Cardinals Answer Late St. Louis rallies in the ninth to take three of four from the champions and seize early control of the series.
- Mike Allen

- 1 day ago
- 3 min read
The St. Louis Cardinals did not let the second game linger.
After taking a heavy loss the day before, St. Louis returned yesterday and answered with a finish that carried the weight of more than a single win, defeating the Pittsburgh Pirates 3–2 in a ninth-inning rally at Sportsman’s Park.
With the victory, the Cardinals take three of four from the defending champions to open the 1926 season.
And they did it the hard way.
The game began with a new look on the mound.
Syl Johnson made his first start for St. Louis, and from the first inning forward, he gave the club exactly what it needed—a steady hand against a dangerous lineup.
Johnson worked eight full innings, allowing just two runs while holding Pittsburgh in check throughout.
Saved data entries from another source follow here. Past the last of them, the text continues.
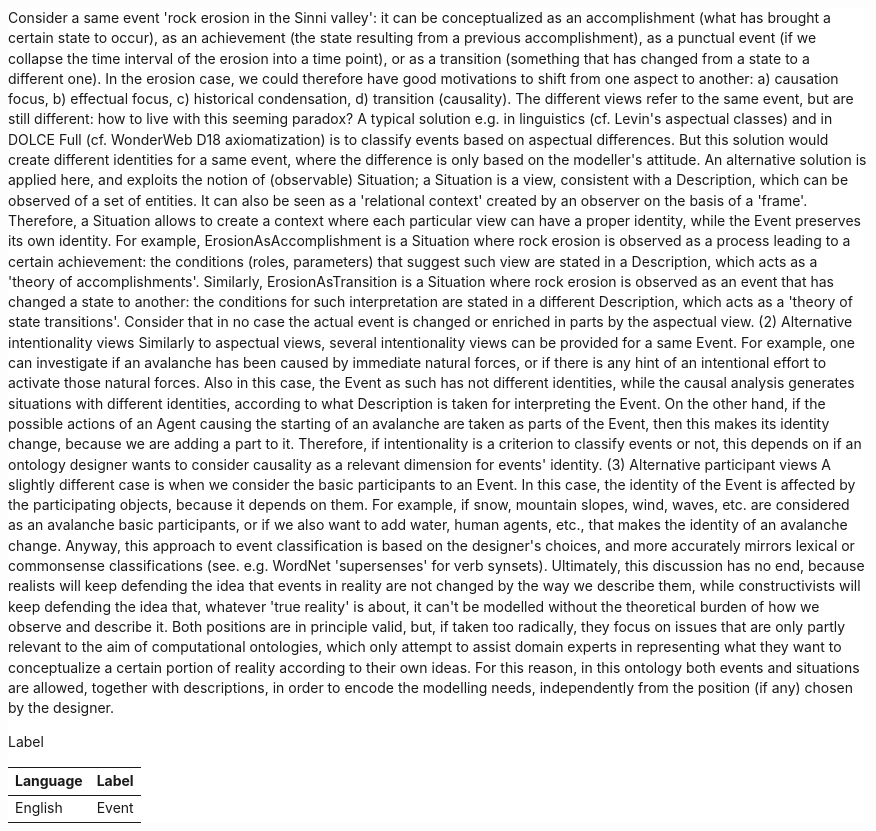 Consider a same event 'rock erosion in the Sinni valley': it can be conceptualized as an accomplishment (what has brought a certain state to occur), as an achievement (the state resulting from a previous accomplishment), as a punctual event (if we collapse the time interval of the erosion into a time point), or as a transition (something that has changed from a state to a different one). In the erosion case, we could therefore have good motivations to shift from one aspect to another: a) causation focus, b) effectual focus, c) historical condensation, d) transition (causality).
The different views refer to the same event, but are still different: how to live with this seeming paradox? A typical solution e.g. in linguistics (cf. Levin's aspectual classes) and in DOLCE Full (cf. WonderWeb D18 axiomatization) is to classify events based on aspectual differences. But this solution would create different identities for a same event, where the difference is only based on the modeller's attitude. An alternative solution is applied here, and exploits the notion of (observable) Situation; a Situation is a view, consistent with a Description, which can be observed of a set of entities. It can also be seen as a 'relational context' created by an observer on the basis of a 'frame'. Therefore, a Situation allows to create a context where each particular view can have a proper identity, while the Event preserves its own identity. For example, ErosionAsAccomplishment is a Situation where rock erosion is observed as a process leading to a certain achievement: the conditions (roles, parameters) that suggest such view are stated in a Description, which acts as a 'theory of accomplishments'. Similarly, ErosionAsTransition is a Situation where rock erosion is observed as an event that has changed a state to another: the conditions for such interpretation are stated in a different Description, which acts as a 'theory of state transitions'. Consider that in no case the actual event is changed or enriched in parts by the aspectual view.
(2) Alternative intentionality views
Similarly to aspectual views, several intentionality views can be provided for a same Event. For example, one can investigate if an avalanche has been caused by immediate natural forces, or if there is any hint of an intentional effort to activate those natural forces. Also in this case, the Event as such has not different identities, while the causal analysis generates situations with different identities, according to what Description is taken for interpreting the Event. On the other hand, if the possible actions of an Agent causing the starting of an avalanche are taken as parts of the Event, then this makes its identity change, because we are adding a part to it. Therefore, if intentionality is a criterion to classify events or not, this depends on if an ontology designer wants to consider causality as a relevant dimension for events' identity.
(3) Alternative participant views
A slightly different case is when we consider the basic participants to an Event. In this case, the identity of the Event is affected by the participating objects, because it depends on them. For example, if snow, mountain slopes, wind, waves, etc. are considered as an avalanche basic participants, or if we also want to add water, human agents, etc., that makes the identity of an avalanche change. Anyway, this approach to event classification is based on the designer's choices, and more accurately mirrors lexical or commonsense classifications (see. e.g. WordNet 'supersenses' for verb synsets).
Ultimately, this discussion has no end, because realists will keep defending the idea that events in reality are not changed by the way we describe them, while constructivists will keep defending the idea that, whatever 'true reality' is about, it can't be modelled without the theoretical burden of how we observe and describe it. Both positions are in principle valid, but, if taken too radically, they focus on issues that are only partly relevant to the aim of computational ontologies, which only attempt to assist domain experts in representing what they want to conceptualize a certain portion of reality according to their own ideas. For this reason, in this ontology both events and situations are allowed, together with descriptions, in order to encode the modelling needs, independently from the position (if any) chosen by the designer.

Label

| Language | Label |
|----------|-------|
| English  | Event |
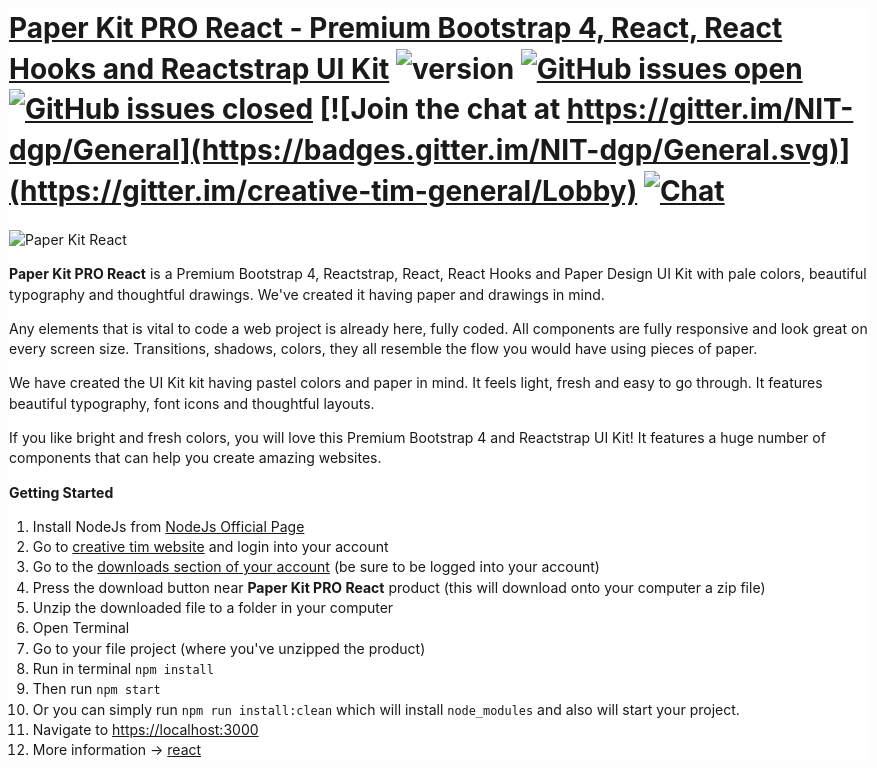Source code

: # [Paper Kit PRO React - Premium Bootstrap 4, React, React Hooks and Reactstrap UI Kit](https://demos.creative-tim.com/paper-kit-pro-react/#/presentation?ref=pkpr-github-readme) ![version](https://img.shields.io/badge/version-1.3.1-blue.svg) [![GitHub issues open](https://img.shields.io/github/issues/creativetimofficial/ct-paper-kit-pro-react.svg?maxAge=2592000)](https://github.com/creativetimofficial/ct-paper-kit-pro-react/issues?q=is%3Aopen+is%3Aissue) [![GitHub issues closed](https://img.shields.io/github/issues-closed-raw/creativetimofficial/ct-paper-kit-pro-react.svg?maxAge=2592000)](https://github.com/creativetimofficial/ct-paper-kit-pro-react/issues?q=is%3Aissue+is%3Aclosed) [![Join the chat at https://gitter.im/NIT-dgp/General](https://badges.gitter.im/NIT-dgp/General.svg)](https://gitter.im/creative-tim-general/Lobby) [![Chat](https://img.shields.io/badge/chat-on%20discord-7289da.svg)](https://discord.gg/E4aHAQy)

![Paper Kit React](https://raw.githubusercontent.com/creativetimofficial/public-assets/master/paper-kit-pro-react/opt_pkp_react_thumbnail.jpg)

**Paper Kit PRO React** is a Premium Bootstrap 4, Reactstrap, React, React Hooks and Paper Design UI Kit with pale colors, beautiful typography and thoughtful drawings. We've created it having paper and drawings in mind.

Any elements that is vital to code a web project is already here, fully coded. All components are fully responsive and look great on every screen size. Transitions, shadows, colors, they all resemble the flow you would have using pieces of paper.

We have created the UI Kit kit having pastel colors and paper in mind. It feels light, fresh and easy to go through. It features beautiful typography, font icons and thoughtful layouts.

If you like bright and fresh colors, you will love this Premium Bootstrap 4 and Reactstrap UI Kit! It features a huge number of components that can help you create amazing websites.

**Getting Started**

1.  Install NodeJs from [NodeJs Official Page](https://nodejs.org/en/?ref=creativetim)
2.  Go to [creative tim website](https://www.creative-tim.com/?ref=pkpr-docs-introduction) and login into your account
3.  Go to the [downloads section of your account](https://www.creative-tim.com/downloads?ref=pkpr-docs-introduction) (be sure to be logged into your account)
4.  Press the download button near **Paper Kit PRO React** product (this will download onto your computer a zip file)
5.  Unzip the downloaded file to a folder in your computer
6.  Open Terminal
7.  Go to your file project (where you've unzipped the product)
8.  Run in terminal `npm install`
9.  Then run `npm start`
10. Or you can simply run `npm run install:clean` which will install `node_modules` and also will start your project.
11. Navigate to [https://localhost:3000](https://localhost:3000)
12. More information → [react](https://reactjs.org/docs/installation.html?ref=creativetim)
He did not overpower them, but he controlled the game. The Pirates were kept from building anything large, forced instead to settle for small gains that never broke the contest open.
Against a championship club, that is the difference.
Still, the Cardinals entered the ninth inning trailing.
Pittsburgh carried a 2–1 lead into the final frame, having done enough through the middle innings to hold control. Their pitching held firm, and for eight innings, it looked as though the series would end even.
But the ninth belonged to St. Louis.
The rally did not come all at once—it built.
A man reached. Then another. Pressure mounted quietly before turning sharp. The Pirates, so steady through the afternoon, began to feel it.
With the bases alive and the park rising behind them, the Cardinals found their moment.
A hit batter forced in the tying run, leveling the game at two and sending a surge through the crowd. What had been controlled tension turned to noise in an instant.

The game stood even.
And then it ended.
With two outs, a ball was driven into center, clean and decisive. The runner crossed, and the Cardinals walked it off.
Ballgame.
Allen Sothoron earns the win, closing the top of the ninth and giving St. Louis the chance it needed to answer. It was brief work, but it mattered. Without it, the rally never comes.
There is more in this win than the final score.
The Cardinals did not overpower Pittsburgh in this series—they matched them. They stayed in games, controlled the pace, and when the moment came, they took it. That is how strong clubs separate themselves over time.
The Pirates showed their quality again. They carried the lead deep, played clean baseball, and forced St. Louis to earn every inch of the comeback.
But this time, St. Louis answered.
Taking three of four from the defending champions does not end a season.
But it begins one.
The Cardinals leave this opening series with more than wins—they leave with position. They have proven they can stand with the top club in the league and take a series from them.
And they have done it in front of their own crowd, with a finish that will carry forward.
The ninth inning will be remembered.
Not for how loud it was—but for how it was built.
Patient. Pressured. Finished.
That is how games—and seasons—begin to turn.
The Cardinals move forward with momentum.
And the rest of the league will take note.